◆ **Excerpt**
Five--Drive through half and hour of horrific traffic to get to the center. Meet my client. My cellphone rings, but I don't pick it up or look at the number. In the seven o'clock hour I find out that it was my home teacher who tried to call before dropping by, but dropped by anyway. I spend a half and hour working through six homework problems. Negative and positive numbers.
Six--I try to help my student through his science homework because it is covering the same concepts he is STRUGGLING with in math. I hope the CAPS show some of the mightyness of his struggle. He doesn't get it. Not. At. All. I meet Dad who happens to be a principle at a local high school. I think we may have some reasonable expectation problems here. Drive home through lesser traffic though still a pain. I turn my IPod way up. I listen to Keith Urban's Stupid Boy about three times. No reason. It is just a good wailing song.

Records from a data source
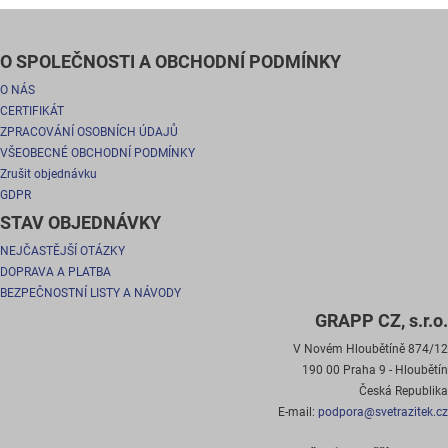
O SPOLEČNOSTI A OBCHODNÍ PODMÍNKY
O NÁS
CERTIFIKÁT
ZPRACOVÁNÍ OSOBNÍCH ÚDAJŮ
VŠEOBECNÉ OBCHODNÍ PODMÍNKY
Zrušit objednávku
GDPR
STAV OBJEDNÁVKY
NEJČASTĚJŠÍ OTÁZKY
DOPRAVA A PLATBA
BEZPEČNOSTNÍ LISTY A NÁVODY
GRAPP CZ, s.r.o.
V Novém Hloubětíně 874/12
190 00 Praha 9 - Hloubětín
Česká Republika
E-mail:
podpora@svetrazitek.cz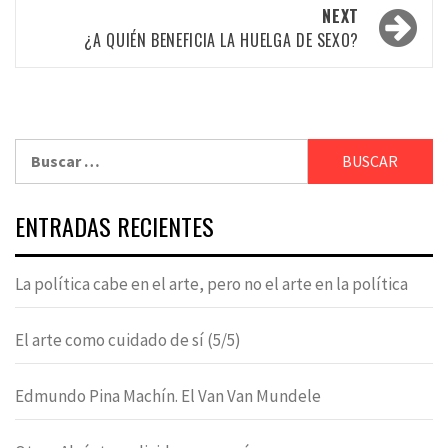
NEXT
¿A QUIÉN BENEFICIA LA HUELGA DE SEXO?
Buscar:
ENTRADAS RECIENTES
La política cabe en el arte, pero no el arte en la política
El arte como cuidado de sí (5/5)
Edmundo Pina Machín. El Van Van Mundele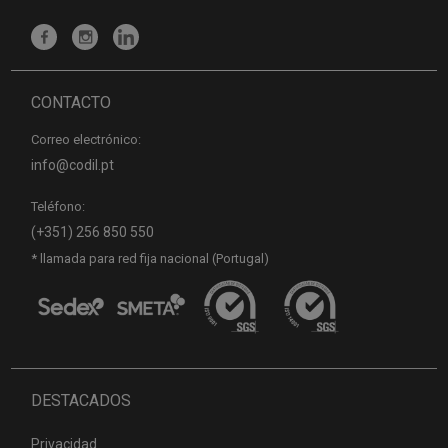
CONTACTO
Correo electrónico:
info@codil.pt
Teléfono:
(+351) 256 850 550
* llamada para red fija nacional (Portugal)
DESTACADOS
Privacidad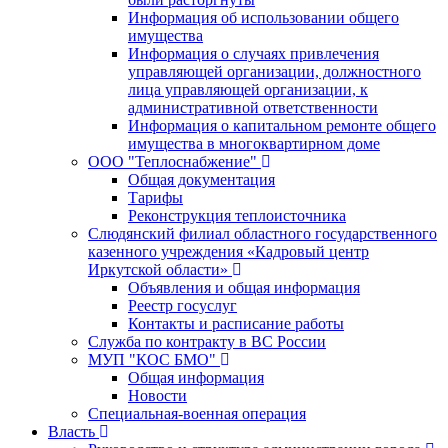
Информация об использовании общего
имущества
Информация о случаях привлечения
управляющей организации, должностного
лица управляющей организации, к
административной ответственности
Информация о капитальном ремонте общего
имущества в многоквартирном доме
ООО "Теплоснабжение"
Общая документация
Тарифы
Реконструкция теплоисточника
Слюдянский филиал областного государственного
казенного учреждения «Кадровый центр
Иркутской области»
Объявления и общая информация
Реестр госуслуг
Контакты и расписание работы
Служба по контракту в ВС России
МУП "КОС БМО"
Общая информация
Новости
Специальная-военная операция
Власть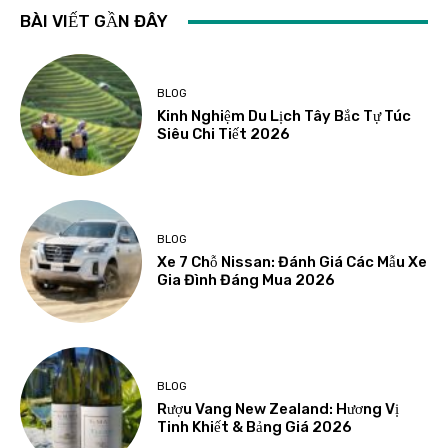
BÀI VIẾT GẦN ĐÂY
BLOG
Kinh Nghiệm Du Lịch Tây Bắc Tự Túc
Siêu Chi Tiết 2026
BLOG
Xe 7 Chỗ Nissan: Đánh Giá Các Mẫu Xe
Gia Đình Đáng Mua 2026
BLOG
Rượu Vang New Zealand: Hương Vị
Tinh Khiết & Bảng Giá 2026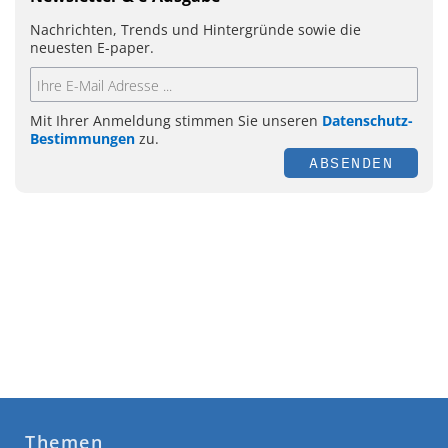
Nachrichten, Trends und Hintergründe sowie die
neuesten E-paper.
Mit Ihrer Anmeldung stimmen Sie unseren
Datenschutz-
Bestimmungen
zu.
ABSENDEN
Themen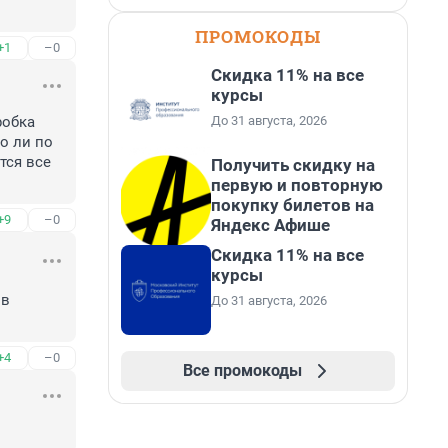
ПРОМОКОДЫ
+1
–0
Скидка 11% на все
курсы
До 31 августа, 2026
обка 
о ли по 
ся все 
Получить скидку на
первую и повторную
покупку билетов на
+9
–0
Яндекс Афише
Скидка 11% на все
курсы
в 
До 31 августа, 2026
+4
–0
Все промокоды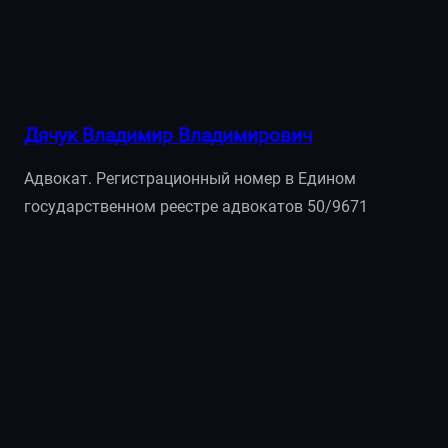
Дячук Владимир Владимирович
Адвокат. Регистрационный номер в Едином
государственном реестре адвокатов 50/9671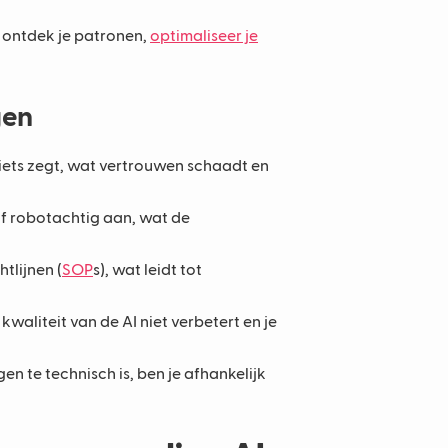
 ontdek je patronen,
optimaliseer je
gen
iets zegt, wat vertrouwen schaadt en
of robotachtig aan, wat de
tlijnen (
SOP
s), wat leidt tot
waliteit van de AI niet verbetert en je
n te technisch is, ben je afhankelijk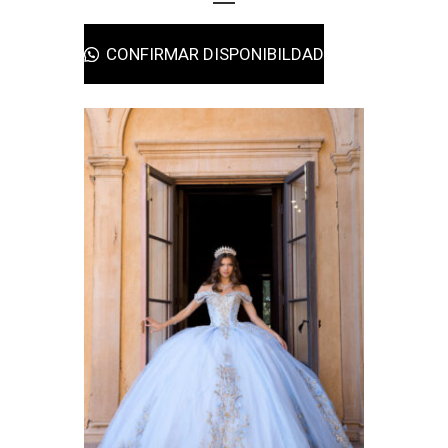
CONFIRMAR DISPONIBILDAD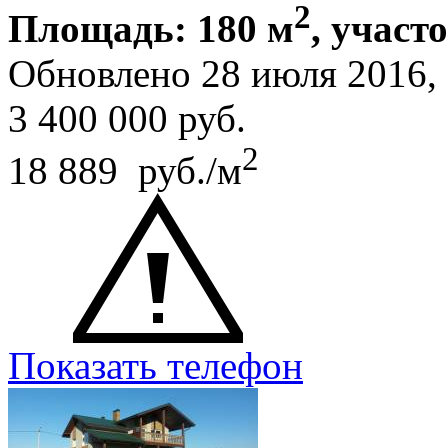
2
Площадь: 180 м
, участ
Обновлено 28 июля 2016
3 400 000
руб.
2
18 889 руб./м
Показать телефон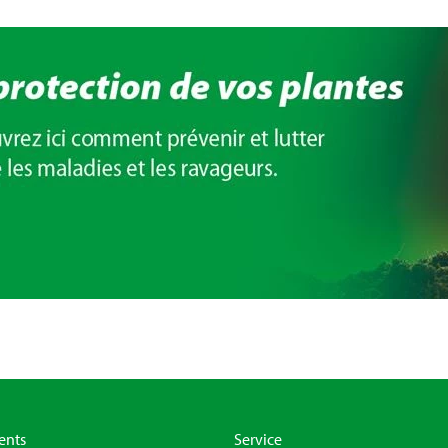
ients
Service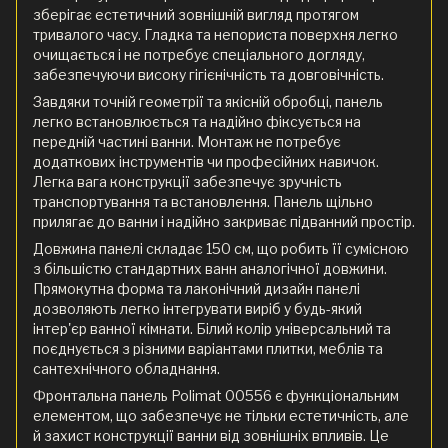
зберігає естетичний зовнішній вигляд протягом
тривалого часу. Гладка та непориста поверхня легко
очищається і не потребує спеціального догляду,
забезпечуючи високу гігієнічність та довговічність.
Завдяки точній геометрії та якісній обробці, панель
легко встановлюється та надійно фіксується на
передній частині ванни. Монтаж не потребує
додаткових інструментів чи професійних навичок.
Легка вага конструкції забезпечує зручність
транспортування та встановлення. Панель щільно
прилягає до ванни і надійно закриває підванний простір.
Довжина панелі складає 150 см, що робить її сумісною
з більшістю стандартних ванн аналогічної довжини.
Прямокутна форма та лаконічний дизайн панелі
дозволяють легко інтегрувати виріб у будь-який
інтер'єр ванної кімнати. Білий колір універсальний та
поєднується з різними варіантами плитки, меблів та
сантехнічного обладнання.
Фронтальна панель Polimat 00556 є функціональним
елементом, що забезпечує не тільки естетичність, але
й захист конструкції ванни від зовнішніх впливів. Це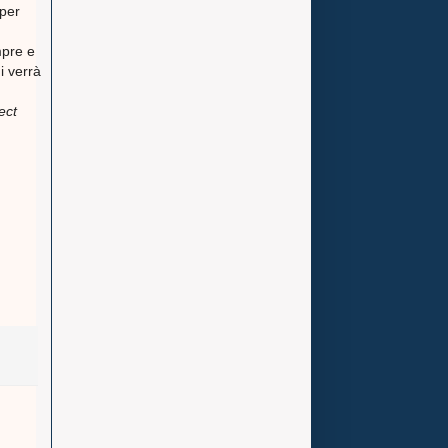
 per
mpre e
i verrà
ect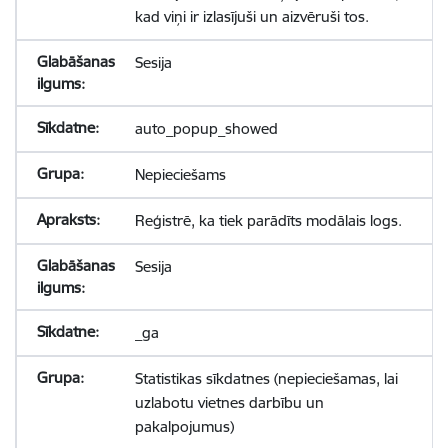
kad viņi ir izlasījuši un aizvēruši tos.
Sesija
auto_popup_showed
Nepieciešams
Reģistrē, ka tiek parādīts modālais logs.
Sesija
_ga
Statistikas sīkdatnes (nepieciešamas, lai
uzlabotu vietnes darbību un
pakalpojumus)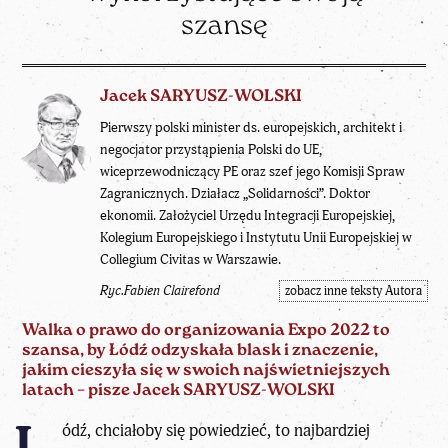
szansę
Jacek SARYUSZ-WOLSKI
Pierwszy polski minister ds. europejskich, architekt i
negocjator przystąpienia Polski do UE,
wiceprzewodniczący PE oraz szef jego Komisji Spraw
Zagranicznych. Działacz „Solidarności”. Doktor
ekonomii. Założyciel Urzędu Integracji Europejskiej,
Kolegium Europejskiego i Instytutu Unii Europejskiej w
Collegium Civitas w Warszawie.
Ryc.Fabien Clairefond
zobacz inne teksty Autora
Walka o prawo do organizowania Expo 2022 to
szansa, by Łódź odzyskała blask i znaczenie,
jakim cieszyła się w swoich najświetniejszych
latach – pisze Jacek SARYUSZ-WOLSKI
ódź, chciałoby się powiedzieć, to najbardziej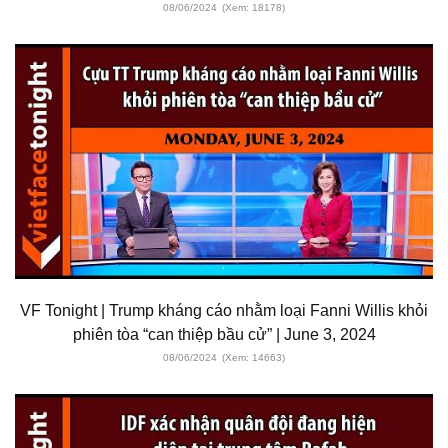
08/06/2024
(Xem: 18178)
VF Tonight | Trump kháng cáo nhằm loại Fanni Willis khỏi
phiên tòa “can thiệp bầu cử” | June 3, 2024
08/06/2024
(Xem: 14663)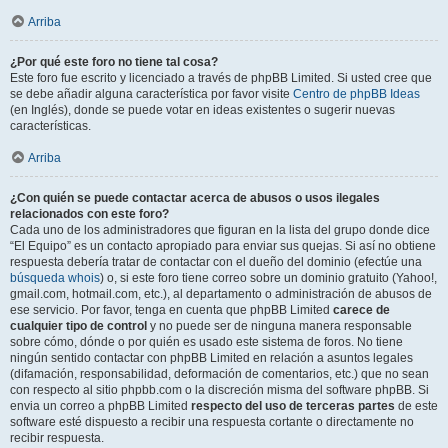
Arriba
¿Por qué este foro no tiene tal cosa?
Este foro fue escrito y licenciado a través de phpBB Limited. Si usted cree que
se debe añadir alguna característica por favor visite
Centro de phpBB Ideas
(en Inglés), donde se puede votar en ideas existentes o sugerir nuevas
características.
Arriba
¿Con quién se puede contactar acerca de abusos o usos ilegales
relacionados con este foro?
Cada uno de los administradores que figuran en la lista del grupo donde dice
“El Equipo” es un contacto apropiado para enviar sus quejas. Si así no obtiene
respuesta debería tratar de contactar con el dueño del dominio (efectúe una
búsqueda whois
) o, si este foro tiene correo sobre un dominio gratuito (Yahoo!,
gmail.com, hotmail.com, etc.), al departamento o administración de abusos de
ese servicio. Por favor, tenga en cuenta que phpBB Limited
carece de
cualquier tipo de control
y no puede ser de ninguna manera responsable
sobre cómo, dónde o por quién es usado este sistema de foros. No tiene
ningún sentido contactar con phpBB Limited en relación a asuntos legales
(difamación, responsabilidad, deformación de comentarios, etc.) que no sean
con respecto al sitio phpbb.com o la discreción misma del software phpBB. Si
envia un correo a phpBB Limited
respecto del uso de terceras partes
de este
software esté dispuesto a recibir una respuesta cortante o directamente no
recibir respuesta.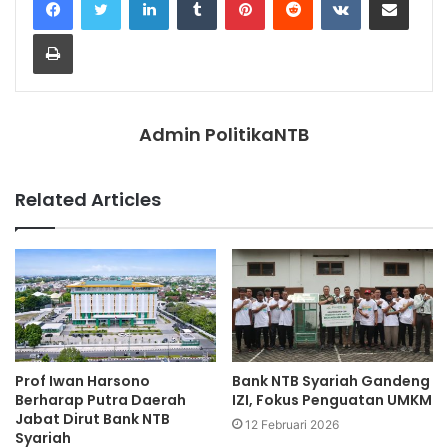
Print
Admin PolitikaNTB
Related Articles
Prof Iwan Harsono
Bank NTB Syariah Gandeng
Berharap Putra Daerah
IZI, Fokus Penguatan UMKM
Jabat Dirut Bank NTB
12 Februari 2026
Syariah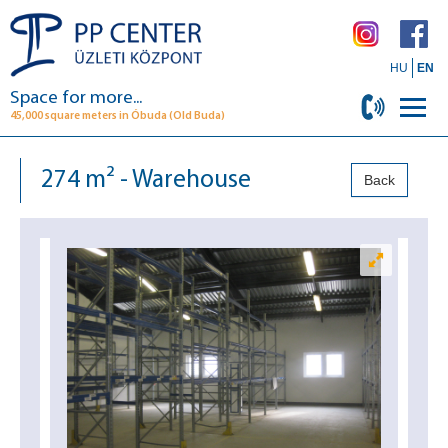
HU
EN
Space for more...
45,000 square meters in Óbuda (Old Buda)
274 m² - Warehouse
Back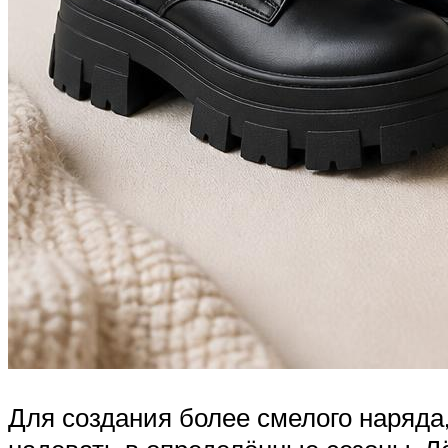
Для создания более смелого наряда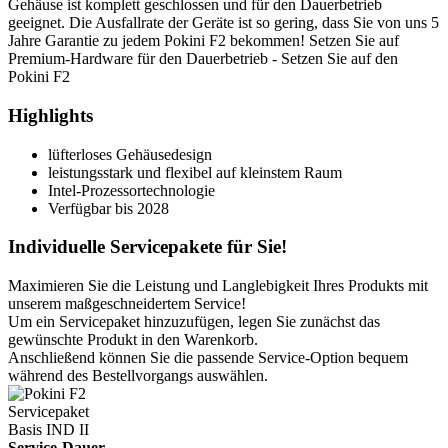
Gehäuse ist komplett geschlossen und für den Dauerbetrieb
geeignet. Die Ausfallrate der Geräte ist so gering, dass Sie von uns 5
Jahre Garantie zu jedem Pokini F2 bekommen! Setzen Sie auf
Premium-Hardware für den Dauerbetrieb - Setzen Sie auf den
Pokini F2
Highlights
lüfterloses Gehäusedesign
leistungsstark und flexibel auf kleinstem Raum
Intel-Prozessortechnologie
Verfügbar bis 2028
Individuelle Servicepakete für Sie!
Maximieren Sie die Leistung und Langlebigkeit Ihres Produkts mit
unserem maßgeschneidertem Service!
Um ein Servicepaket hinzuzufügen, legen Sie zunächst das
gewünschte Produkt in den Warenkorb.
Anschließend können Sie die passende Service-Option bequem
während des Bestellvorgangs auswählen.
Servicepaket
Basis IND II
Service-Dauer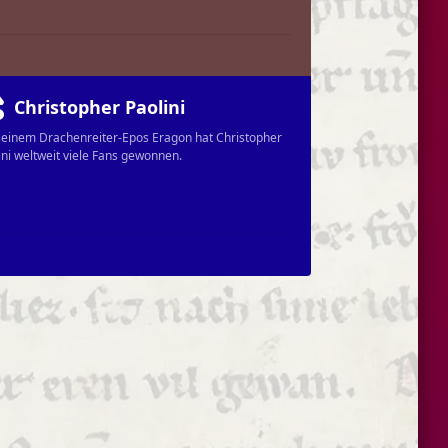
Christopher Paolini
seinem Drachenreiter-Epos Eragon hat Christopher
ini weltweit viele Fans gewonnen.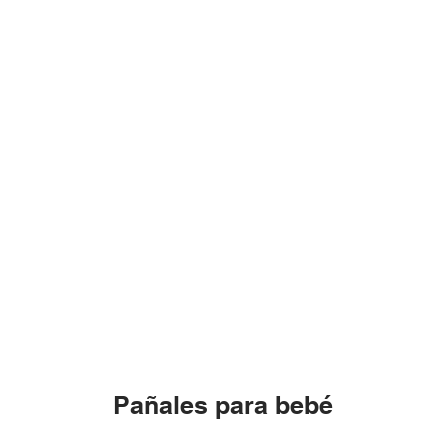
Pañales para bebé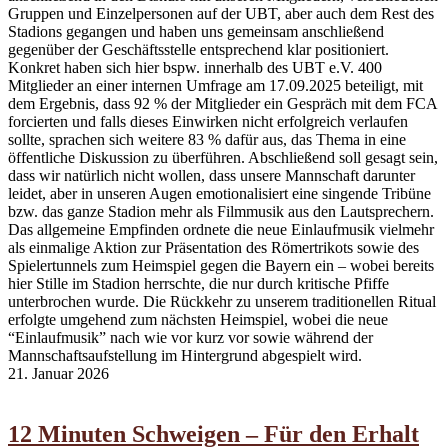
Gruppen und Einzelpersonen auf der UBT, aber auch dem Rest des
Stadions gegangen und haben uns gemeinsam anschließend
gegenüber der Geschäftsstelle entsprechend klar positioniert.
Konkret haben sich hier bspw. innerhalb des UBT e.V. 400
Mitglieder an einer internen Umfrage am 17.09.2025 beteiligt, mit
dem Ergebnis, dass 92 % der Mitglieder ein Gespräch mit dem FCA
forcierten und falls dieses Einwirken nicht erfolgreich verlaufen
sollte, sprachen sich weitere 83 % dafür aus, das Thema in eine
öffentliche Diskussion zu überführen. Abschließend soll gesagt sein,
dass wir natürlich nicht wollen, dass unsere Mannschaft darunter
leidet, aber in unseren Augen emotionalisiert eine singende Tribüne
bzw. das ganze Stadion mehr als Filmmusik aus den Lautsprechern.
Das allgemeine Empfinden ordnete die neue Einlaufmusik vielmehr
als einmalige Aktion zur Präsentation des Römertrikots sowie des
Spielertunnels zum Heimspiel gegen die Bayern ein – wobei bereits
hier Stille im Stadion herrschte, die nur durch kritische Pfiffe
unterbrochen wurde. Die Rückkehr zu unserem traditionellen Ritual
erfolgte umgehend zum nächsten Heimspiel, wobei die neue
“Einlaufmusik” nach wie vor kurz vor sowie während der
Mannschaftsaufstellung im Hintergrund abgespielt wird.
21. Januar 2026
12 Minuten Schweigen – Für den Erhalt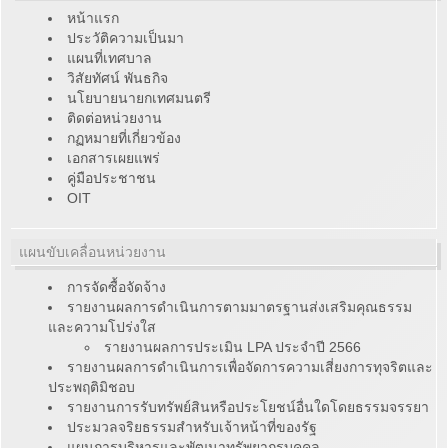
หน้าแรก
ประวัติความเป็นมา
แผนที่เทศบาล
วิสัยทัศน์ พันธกิจ
นโยบายนายกเทศมนตรี
ติดต่อหน่วยงาน
กฏหมายที่เกี่ยวข้อง
เอกสารเผยแพร่
คู่มือประชาชน
OIT
แผนขับเคลื่อนหน่วยงาน
การจัดซื้อจัดจ้าง
รายงานผลการดำเนินการตามมาตรฐานส่งเสริมคุณธรรม
และความโปร่งใส
รายงานผลการประเมิน LPA ประจำปี 2566
รายงานผลการดำเนินการเพื่อจัดการความเสี่ยงการทุจริตและ
ประพฤติมิชอบ
รายงานการรับทรัพย์สินหรือประโยชน์อื่นใดโดยธรรมจรรยา
ประมวลจริยธรรมสำหรับเจ้าหน้าที่ของรัฐ
แผนการบริหารและพัฒนาทรัพยากรบุคคล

◆ **What the exercise asks**
In the excerpt, what song does the writer play about three times on the drive home?

◆ **Reply to the task**
Keith Urban's "Stupid Boy."